TASK OBJECTIVE:
Would you repeat the whole listing exactly?

INFORMATION SUPPLIED:
↓↓↓

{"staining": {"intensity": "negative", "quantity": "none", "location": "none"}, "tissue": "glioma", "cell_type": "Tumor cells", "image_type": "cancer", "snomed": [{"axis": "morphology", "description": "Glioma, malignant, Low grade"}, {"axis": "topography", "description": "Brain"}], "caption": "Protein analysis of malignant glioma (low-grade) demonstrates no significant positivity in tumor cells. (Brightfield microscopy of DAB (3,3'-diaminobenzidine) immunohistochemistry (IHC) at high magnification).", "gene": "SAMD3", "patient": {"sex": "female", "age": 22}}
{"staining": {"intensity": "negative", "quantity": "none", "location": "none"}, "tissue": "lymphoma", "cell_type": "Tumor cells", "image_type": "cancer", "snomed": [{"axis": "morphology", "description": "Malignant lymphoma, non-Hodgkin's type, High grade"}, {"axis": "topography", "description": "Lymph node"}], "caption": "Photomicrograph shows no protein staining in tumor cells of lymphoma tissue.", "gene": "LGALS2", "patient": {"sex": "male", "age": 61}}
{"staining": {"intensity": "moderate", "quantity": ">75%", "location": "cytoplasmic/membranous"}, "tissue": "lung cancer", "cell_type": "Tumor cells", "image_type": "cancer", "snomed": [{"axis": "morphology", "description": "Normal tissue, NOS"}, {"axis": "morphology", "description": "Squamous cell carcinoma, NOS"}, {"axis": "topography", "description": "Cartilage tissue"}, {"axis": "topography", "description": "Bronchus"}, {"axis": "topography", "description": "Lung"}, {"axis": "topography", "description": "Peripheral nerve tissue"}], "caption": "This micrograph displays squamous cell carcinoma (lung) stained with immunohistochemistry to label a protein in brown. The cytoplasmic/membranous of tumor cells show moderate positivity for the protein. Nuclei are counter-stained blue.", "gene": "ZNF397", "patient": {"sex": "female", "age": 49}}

↑↑↑

EXERCISE RESPONSE:
{"staining": {"intensity": "negative", "quantity": "none", "location": "none"}, "tissue": "glioma", "cell_type": "Tumor cells", "image_type": "cancer", "snomed": [{"axis": "morphology", "description": "Glioma, malignant, Low grade"}, {"axis": "topography", "description": "Brain"}], "caption": "Protein analysis of malignant glioma (low-grade) demonstrates no significant positivity in tumor cells. (Brightfield microscopy of DAB (3,3'-diaminobenzidine) immunohistochemistry (IHC) at high magnification).", "gene": "SAMD3", "patient": {"sex": "female", "age": 22}}
{"staining": {"intensity": "negative", "quantity": "none", "location": "none"}, "tissue": "lymphoma", "cell_type": "Tumor cells", "image_type": "cancer", "snomed": [{"axis": "morphology", "description": "Malignant lymphoma, non-Hodgkin's type, High grade"}, {"axis": "topography", "description": "Lymph node"}], "caption": "Photomicrograph shows no protein staining in tumor cells of lymphoma tissue.", "gene": "LGALS2", "patient": {"sex": "male", "age": 61}}
{"staining": {"intensity": "moderate", "quantity": ">75%", "location": "cytoplasmic/membranous"}, "tissue": "lung cancer", "cell_type": "Tumor cells", "image_type": "cancer", "snomed": [{"axis": "morphology", "description": "Normal tissue, NOS"}, {"axis": "morphology", "description": "Squamous cell carcinoma, NOS"}, {"axis": "topography", "description": "Cartilage tissue"}, {"axis": "topography", "description": "Bronchus"}, {"axis": "topography", "description": "Lung"}, {"axis": "topography", "description": "Peripheral nerve tissue"}], "caption": "This micrograph displays squamous cell carcinoma (lung) stained with immunohistochemistry to label a protein in brown. The cytoplasmic/membranous of tumor cells show moderate positivity for the protein. Nuclei are counter-stained blue.", "gene": "ZNF397", "patient": {"sex": "female", "age": 49}}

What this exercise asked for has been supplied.